◆ Exercise aim
Please return all lines of the data below containing the string "直接依赖".

◆ Dataset excerpts
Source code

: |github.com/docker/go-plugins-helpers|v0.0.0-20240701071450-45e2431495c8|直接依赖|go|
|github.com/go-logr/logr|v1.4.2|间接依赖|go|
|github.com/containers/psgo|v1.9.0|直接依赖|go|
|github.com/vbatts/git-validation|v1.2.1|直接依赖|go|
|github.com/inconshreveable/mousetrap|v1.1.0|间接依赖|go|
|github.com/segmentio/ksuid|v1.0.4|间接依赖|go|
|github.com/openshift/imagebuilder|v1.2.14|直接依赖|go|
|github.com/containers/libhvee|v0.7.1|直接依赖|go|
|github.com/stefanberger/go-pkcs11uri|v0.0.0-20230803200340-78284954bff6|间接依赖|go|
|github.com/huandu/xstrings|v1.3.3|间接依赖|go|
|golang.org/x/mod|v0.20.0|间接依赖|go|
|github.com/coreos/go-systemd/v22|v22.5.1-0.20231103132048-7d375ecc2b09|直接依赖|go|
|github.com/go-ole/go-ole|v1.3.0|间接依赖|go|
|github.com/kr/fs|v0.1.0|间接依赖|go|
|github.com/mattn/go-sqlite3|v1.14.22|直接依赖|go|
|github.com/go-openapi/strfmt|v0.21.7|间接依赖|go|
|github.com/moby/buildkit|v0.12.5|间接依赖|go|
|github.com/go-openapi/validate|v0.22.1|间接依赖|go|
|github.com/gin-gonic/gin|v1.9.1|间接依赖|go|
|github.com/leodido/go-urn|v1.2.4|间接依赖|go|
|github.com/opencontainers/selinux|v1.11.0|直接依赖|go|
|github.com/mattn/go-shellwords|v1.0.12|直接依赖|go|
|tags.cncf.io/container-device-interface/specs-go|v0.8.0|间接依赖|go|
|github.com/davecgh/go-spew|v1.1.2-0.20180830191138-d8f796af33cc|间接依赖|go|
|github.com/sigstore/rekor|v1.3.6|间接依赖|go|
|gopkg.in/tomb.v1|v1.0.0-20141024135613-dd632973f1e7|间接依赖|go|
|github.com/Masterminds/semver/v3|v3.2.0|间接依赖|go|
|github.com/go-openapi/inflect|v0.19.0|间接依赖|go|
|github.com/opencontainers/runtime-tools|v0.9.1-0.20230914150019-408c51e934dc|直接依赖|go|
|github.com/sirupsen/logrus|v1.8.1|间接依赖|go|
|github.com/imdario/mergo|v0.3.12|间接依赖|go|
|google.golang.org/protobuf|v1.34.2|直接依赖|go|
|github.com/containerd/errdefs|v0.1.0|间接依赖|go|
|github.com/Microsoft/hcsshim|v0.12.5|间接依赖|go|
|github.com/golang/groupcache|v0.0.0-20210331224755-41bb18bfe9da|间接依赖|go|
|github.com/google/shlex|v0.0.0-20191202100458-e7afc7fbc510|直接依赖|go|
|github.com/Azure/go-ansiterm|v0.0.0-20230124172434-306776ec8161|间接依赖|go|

◆ Solved exercise
: |github.com/docker/go-plugins-helpers|v0.0.0-20240701071450-45e2431495c8|直接依赖|go|
|github.com/containers/psgo|v1.9.0|直接依赖|go|
|github.com/vbatts/git-validation|v1.2.1|直接依赖|go|
|github.com/openshift/imagebuilder|v1.2.14|直接依赖|go|
|github.com/containers/libhvee|v0.7.1|直接依赖|go|
|github.com/coreos/go-systemd/v22|v22.5.1-0.20231103132048-7d375ecc2b09|直接依赖|go|
|github.com/mattn/go-sqlite3|v1.14.22|直接依赖|go|
|github.com/opencontainers/selinux|v1.11.0|直接依赖|go|
|github.com/mattn/go-shellwords|v1.0.12|直接依赖|go|
|github.com/opencontainers/runtime-tools|v0.9.1-0.20230914150019-408c51e934dc|直接依赖|go|
|google.golang.org/protobuf|v1.34.2|直接依赖|go|
|github.com/google/shlex|v0.0.0-20191202100458-e7afc7fbc510|直接依赖|go|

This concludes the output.